Opinion: Let’s talk about sex
Published March 27, 2024

Let’s give ’em something to talk about

Mulholland Drive

Directed by David Lynch

(Justin Theroux, Naomi Watts, Laura Harring, Ann Miller)

R

 

Ambiguity in a film is a good thing. Rather than bashing you over the head with obvious meaning and transparent symbolism, a more enigmatic film invites varied interpretation and critical debate.

However, there is a fine line between creative ambiguity and nonsensical lunacy, where the uncertainty arises not from clever obfuscation but from a half-baked and disjointed script. Mulholland Drive, the newest film from David Lynch, hovers beautifully over this line.

The narrative begins in a rather straightforward manner. A car crash leaves a gorgeous mystery woman in an amnesiac state, knowing only that someone wants her dead. She crosses paths with an All-American beauty straight off the turnip truck named Betty, who says things like “everything is A-OK” and (wistfully) “won’t that be the day”, and decides to help the amnesiac bombshell find her identity.

The women, who incidentally, ultimately join in a sexual congress that would shame any Girls Gone Wild video, represent only one of the major plot lines in the film.

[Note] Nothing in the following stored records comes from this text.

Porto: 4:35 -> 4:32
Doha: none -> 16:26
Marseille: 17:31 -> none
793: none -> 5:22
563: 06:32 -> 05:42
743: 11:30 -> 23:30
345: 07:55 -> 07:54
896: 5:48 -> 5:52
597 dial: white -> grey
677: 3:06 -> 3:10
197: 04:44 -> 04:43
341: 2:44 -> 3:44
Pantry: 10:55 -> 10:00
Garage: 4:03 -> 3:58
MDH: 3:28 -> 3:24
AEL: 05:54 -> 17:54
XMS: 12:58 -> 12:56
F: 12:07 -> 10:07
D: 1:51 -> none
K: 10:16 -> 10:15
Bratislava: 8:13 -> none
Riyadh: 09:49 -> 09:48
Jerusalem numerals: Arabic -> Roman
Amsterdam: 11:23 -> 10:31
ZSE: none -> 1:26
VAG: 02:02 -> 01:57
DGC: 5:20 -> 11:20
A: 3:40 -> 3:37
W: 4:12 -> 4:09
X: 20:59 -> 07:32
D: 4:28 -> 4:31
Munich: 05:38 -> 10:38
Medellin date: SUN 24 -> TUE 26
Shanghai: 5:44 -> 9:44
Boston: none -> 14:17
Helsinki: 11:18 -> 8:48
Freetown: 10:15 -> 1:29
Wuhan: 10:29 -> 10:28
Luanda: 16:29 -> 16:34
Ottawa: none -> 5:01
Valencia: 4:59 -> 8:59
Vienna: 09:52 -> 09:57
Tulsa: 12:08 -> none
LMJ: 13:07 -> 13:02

There’s also all this stuff about a cuckolded director, a hapless assassin, a crime boss, a corpse, and just for good measure, a sensitive cowboy. Wait, there’s also a senile soothsayer, a mysterious bag full of cash, and a cameo by Billy Ray Cyrus.

While this film does provide an amazing amalgam of loosely related individual scenes, what it doesn’t provide is any sort of closure. Is the film a metaphor for the spurious Hollywood machine, which corrupts the values and morals of the innocent with its cinematic illusions? Is it a commentary on the subjectivity of dreams, and the existence of a collective unconscious? It is all of these things and more.

This uncertainty begs the question: Is it enough to simply throw out disparate, though brilliant plot lines, and leave it to the audience to weave the various strands together into the semblence of a whole? Or is this the filmmaker’s job? One thing is certain: The former makes for much better discussion over beers after the film. Try deconstructing Corky Romano.

-Christopher Yocum

Mulholland Drive opens today at the Uptown Theatre.